An exact copy of all the data is the required output.

> Source material:
┌────────

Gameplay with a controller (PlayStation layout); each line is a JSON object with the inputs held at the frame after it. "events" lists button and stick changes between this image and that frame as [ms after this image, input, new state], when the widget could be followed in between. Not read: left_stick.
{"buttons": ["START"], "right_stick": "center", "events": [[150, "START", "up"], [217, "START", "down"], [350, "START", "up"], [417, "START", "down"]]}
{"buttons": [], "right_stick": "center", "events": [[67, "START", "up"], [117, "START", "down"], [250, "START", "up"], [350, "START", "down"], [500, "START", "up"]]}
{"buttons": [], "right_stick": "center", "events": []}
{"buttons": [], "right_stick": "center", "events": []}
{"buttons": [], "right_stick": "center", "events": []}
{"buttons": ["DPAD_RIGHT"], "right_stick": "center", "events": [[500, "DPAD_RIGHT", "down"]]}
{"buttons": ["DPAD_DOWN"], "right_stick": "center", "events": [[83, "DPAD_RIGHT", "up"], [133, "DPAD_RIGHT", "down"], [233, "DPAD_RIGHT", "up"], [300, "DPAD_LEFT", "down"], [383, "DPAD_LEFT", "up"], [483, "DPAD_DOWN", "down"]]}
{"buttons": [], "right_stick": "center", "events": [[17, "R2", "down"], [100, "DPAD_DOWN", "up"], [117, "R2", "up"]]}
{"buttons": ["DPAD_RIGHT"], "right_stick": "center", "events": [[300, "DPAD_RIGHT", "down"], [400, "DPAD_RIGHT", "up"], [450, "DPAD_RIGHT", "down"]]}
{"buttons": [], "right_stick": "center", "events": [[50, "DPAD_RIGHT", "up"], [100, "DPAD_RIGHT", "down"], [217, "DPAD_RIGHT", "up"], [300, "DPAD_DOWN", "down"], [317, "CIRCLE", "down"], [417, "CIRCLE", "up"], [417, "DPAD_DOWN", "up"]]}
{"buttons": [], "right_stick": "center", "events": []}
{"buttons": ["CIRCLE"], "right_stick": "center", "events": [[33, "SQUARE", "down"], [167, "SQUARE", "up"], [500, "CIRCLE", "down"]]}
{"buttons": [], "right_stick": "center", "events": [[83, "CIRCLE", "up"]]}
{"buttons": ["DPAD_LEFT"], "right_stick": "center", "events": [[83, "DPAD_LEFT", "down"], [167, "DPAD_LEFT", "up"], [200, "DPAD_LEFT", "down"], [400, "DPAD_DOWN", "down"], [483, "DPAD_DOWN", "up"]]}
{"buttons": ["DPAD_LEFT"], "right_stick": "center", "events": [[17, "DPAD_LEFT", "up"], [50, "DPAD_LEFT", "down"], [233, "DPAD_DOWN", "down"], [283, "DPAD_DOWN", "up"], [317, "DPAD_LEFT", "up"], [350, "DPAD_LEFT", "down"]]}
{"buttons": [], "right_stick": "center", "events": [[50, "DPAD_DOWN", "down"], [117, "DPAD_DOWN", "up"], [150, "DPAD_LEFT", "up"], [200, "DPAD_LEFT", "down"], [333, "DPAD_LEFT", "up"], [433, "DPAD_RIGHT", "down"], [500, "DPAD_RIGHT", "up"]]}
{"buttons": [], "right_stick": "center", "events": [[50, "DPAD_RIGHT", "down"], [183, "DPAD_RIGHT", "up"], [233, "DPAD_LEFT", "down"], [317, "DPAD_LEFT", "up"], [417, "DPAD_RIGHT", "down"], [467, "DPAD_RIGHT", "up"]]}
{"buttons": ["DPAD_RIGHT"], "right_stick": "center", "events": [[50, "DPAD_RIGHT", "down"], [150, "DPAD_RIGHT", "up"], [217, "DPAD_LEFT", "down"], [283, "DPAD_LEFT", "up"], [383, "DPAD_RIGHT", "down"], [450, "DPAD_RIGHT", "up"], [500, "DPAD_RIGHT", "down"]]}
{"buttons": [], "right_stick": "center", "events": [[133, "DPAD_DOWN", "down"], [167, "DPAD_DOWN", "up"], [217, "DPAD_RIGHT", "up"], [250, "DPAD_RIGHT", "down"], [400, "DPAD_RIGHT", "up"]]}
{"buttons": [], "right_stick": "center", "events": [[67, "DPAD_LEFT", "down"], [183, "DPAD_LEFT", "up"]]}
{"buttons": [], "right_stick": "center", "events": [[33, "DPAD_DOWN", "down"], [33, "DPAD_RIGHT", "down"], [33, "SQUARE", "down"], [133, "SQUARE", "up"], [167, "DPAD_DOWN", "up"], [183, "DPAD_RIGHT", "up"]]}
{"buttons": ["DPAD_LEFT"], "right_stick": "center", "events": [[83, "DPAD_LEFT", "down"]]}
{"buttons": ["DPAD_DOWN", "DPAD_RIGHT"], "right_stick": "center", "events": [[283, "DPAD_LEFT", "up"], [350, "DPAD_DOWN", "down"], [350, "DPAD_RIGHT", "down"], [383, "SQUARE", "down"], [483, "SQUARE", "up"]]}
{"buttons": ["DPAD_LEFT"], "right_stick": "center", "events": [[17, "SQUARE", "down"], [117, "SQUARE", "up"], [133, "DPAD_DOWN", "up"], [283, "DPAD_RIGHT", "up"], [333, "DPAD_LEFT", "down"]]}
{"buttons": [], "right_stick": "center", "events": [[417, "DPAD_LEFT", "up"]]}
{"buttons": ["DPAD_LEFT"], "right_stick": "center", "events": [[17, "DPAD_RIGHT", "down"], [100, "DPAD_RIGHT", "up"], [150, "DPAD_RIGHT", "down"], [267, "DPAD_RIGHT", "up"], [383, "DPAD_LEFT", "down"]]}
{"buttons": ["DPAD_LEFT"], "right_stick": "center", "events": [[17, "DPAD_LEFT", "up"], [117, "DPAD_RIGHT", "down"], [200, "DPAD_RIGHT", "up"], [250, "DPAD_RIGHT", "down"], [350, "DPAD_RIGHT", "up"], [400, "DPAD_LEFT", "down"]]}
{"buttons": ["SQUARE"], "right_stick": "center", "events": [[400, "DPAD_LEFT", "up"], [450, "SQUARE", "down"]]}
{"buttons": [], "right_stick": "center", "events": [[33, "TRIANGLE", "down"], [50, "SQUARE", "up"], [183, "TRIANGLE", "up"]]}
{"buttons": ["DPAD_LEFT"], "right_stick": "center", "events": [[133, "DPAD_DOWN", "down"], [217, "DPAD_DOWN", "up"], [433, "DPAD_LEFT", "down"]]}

└────────

> Answer to the exercise:
Gameplay with a controller (PlayStation layout); each line is a JSON object with the inputs held at the frame after it. "events" lists button and stick changes between this image and that frame as [ms after this image, input, new state], when the widget could be followed in between. Not read: left_stick.
{"buttons": ["START"], "right_stick": "center", "events": [[150, "START", "up"], [217, "START", "down"], [350, "START", "up"], [417, "START", "down"]]}
{"buttons": [], "right_stick": "center", "events": [[67, "START", "up"], [117, "START", "down"], [250, "START", "up"], [350, "START", "down"], [500, "START", "up"]]}
{"buttons": [], "right_stick": "center", "events": []}
{"buttons": [], "right_stick": "center", "events": []}
{"buttons": [], "right_stick": "center", "events": []}
{"buttons": ["DPAD_RIGHT"], "right_stick": "center", "events": [[500, "DPAD_RIGHT", "down"]]}
{"buttons": ["DPAD_DOWN"], "right_stick": "center", "events": [[83, "DPAD_RIGHT", "up"], [133, "DPAD_RIGHT", "down"], [233, "DPAD_RIGHT", "up"], [300, "DPAD_LEFT", "down"], [383, "DPAD_LEFT", "up"], [483, "DPAD_DOWN", "down"]]}
{"buttons": [], "right_stick": "center", "events": [[17, "R2", "down"], [100, "DPAD_DOWN", "up"], [117, "R2", "up"]]}
{"buttons": ["DPAD_RIGHT"], "right_stick": "center", "events": [[300, "DPAD_RIGHT", "down"], [400, "DPAD_RIGHT", "up"], [450, "DPAD_RIGHT", "down"]]}
{"buttons": [], "right_stick": "center", "events": [[50, "DPAD_RIGHT", "up"], [100, "DPAD_RIGHT", "down"], [217, "DPAD_RIGHT", "up"], [300, "DPAD_DOWN", "down"], [317, "CIRCLE", "down"], [417, "CIRCLE", "up"], [417, "DPAD_DOWN", "up"]]}
{"buttons": [], "right_stick": "center", "events": []}
{"buttons": ["CIRCLE"], "right_stick": "center", "events": [[33, "SQUARE", "down"], [167, "SQUARE", "up"], [500, "CIRCLE", "down"]]}
{"buttons": [], "right_stick": "center", "events": [[83, "CIRCLE", "up"]]}
{"buttons": ["DPAD_LEFT"], "right_stick": "center", "events": [[83, "DPAD_LEFT", "down"], [167, "DPAD_LEFT", "up"], [200, "DPAD_LEFT", "down"], [400, "DPAD_DOWN", "down"], [483, "DPAD_DOWN", "up"]]}
{"buttons": ["DPAD_LEFT"], "right_stick": "center", "events": [[17, "DPAD_LEFT", "up"], [50, "DPAD_LEFT", "down"], [233, "DPAD_DOWN", "down"], [283, "DPAD_DOWN", "up"], [317, "DPAD_LEFT", "up"], [350, "DPAD_LEFT", "down"]]}
{"buttons": [], "right_stick": "center", "events": [[50, "DPAD_DOWN", "down"], [117, "DPAD_DOWN", "up"], [150, "DPAD_LEFT", "up"], [200, "DPAD_LEFT", "down"], [333, "DPAD_LEFT", "up"], [433, "DPAD_RIGHT", "down"], [500, "DPAD_RIGHT", "up"]]}
{"buttons": [], "right_stick": "center", "events": [[50, "DPAD_RIGHT", "down"], [183, "DPAD_RIGHT", "up"], [233, "DPAD_LEFT", "down"], [317, "DPAD_LEFT", "up"], [417, "DPAD_RIGHT", "down"], [467, "DPAD_RIGHT", "up"]]}
{"buttons": ["DPAD_RIGHT"], "right_stick": "center", "events": [[50, "DPAD_RIGHT", "down"], [150, "DPAD_RIGHT", "up"], [217, "DPAD_LEFT", "down"], [283, "DPAD_LEFT", "up"], [383, "DPAD_RIGHT", "down"], [450, "DPAD_RIGHT", "up"], [500, "DPAD_RIGHT", "down"]]}
{"buttons": [], "right_stick": "center", "events": [[133, "DPAD_DOWN", "down"], [167, "DPAD_DOWN", "up"], [217, "DPAD_RIGHT", "up"], [250, "DPAD_RIGHT", "down"], [400, "DPAD_RIGHT", "up"]]}
{"buttons": [], "right_stick": "center", "events": [[67, "DPAD_LEFT", "down"], [183, "DPAD_LEFT", "up"]]}
{"buttons": [], "right_stick": "center", "events": [[33, "DPAD_DOWN", "down"], [33, "DPAD_RIGHT", "down"], [33, "SQUARE", "down"], [133, "SQUARE", "up"], [167, "DPAD_DOWN", "up"], [183, "DPAD_RIGHT", "up"]]}
{"buttons": ["DPAD_LEFT"], "right_stick": "center", "events": [[83, "DPAD_LEFT", "down"]]}
{"buttons": ["DPAD_DOWN", "DPAD_RIGHT"], "right_stick": "center", "events": [[283, "DPAD_LEFT", "up"], [350, "DPAD_DOWN", "down"], [350, "DPAD_RIGHT", "down"], [383, "SQUARE", "down"], [483, "SQUARE", "up"]]}
{"buttons": ["DPAD_LEFT"], "right_stick": "center", "events": [[17, "SQUARE", "down"], [117, "SQUARE", "up"], [133, "DPAD_DOWN", "up"], [283, "DPAD_RIGHT", "up"], [333, "DPAD_LEFT", "down"]]}
{"buttons": [], "right_stick": "center", "events": [[417, "DPAD_LEFT", "up"]]}
{"buttons": ["DPAD_LEFT"], "right_stick": "center", "events": [[17, "DPAD_RIGHT", "down"], [100, "DPAD_RIGHT", "up"], [150, "DPAD_RIGHT", "down"], [267, "DPAD_RIGHT", "up"], [383, "DPAD_LEFT", "down"]]}
{"buttons": ["DPAD_LEFT"], "right_stick": "center", "events": [[17, "DPAD_LEFT", "up"], [117, "DPAD_RIGHT", "down"], [200, "DPAD_RIGHT", "up"], [250, "DPAD_RIGHT", "down"], [350, "DPAD_RIGHT", "up"], [400, "DPAD_LEFT", "down"]]}
{"buttons": ["SQUARE"], "right_stick": "center", "events": [[400, "DPAD_LEFT", "up"], [450, "SQUARE", "down"]]}
{"buttons": [], "right_stick": "center", "events": [[33, "TRIANGLE", "down"], [50, "SQUARE", "up"], [183, "TRIANGLE", "up"]]}
{"buttons": ["DPAD_LEFT"], "right_stick": "center", "events": [[133, "DPAD_DOWN", "down"], [217, "DPAD_DOWN", "up"], [433, "DPAD_LEFT", "down"]]}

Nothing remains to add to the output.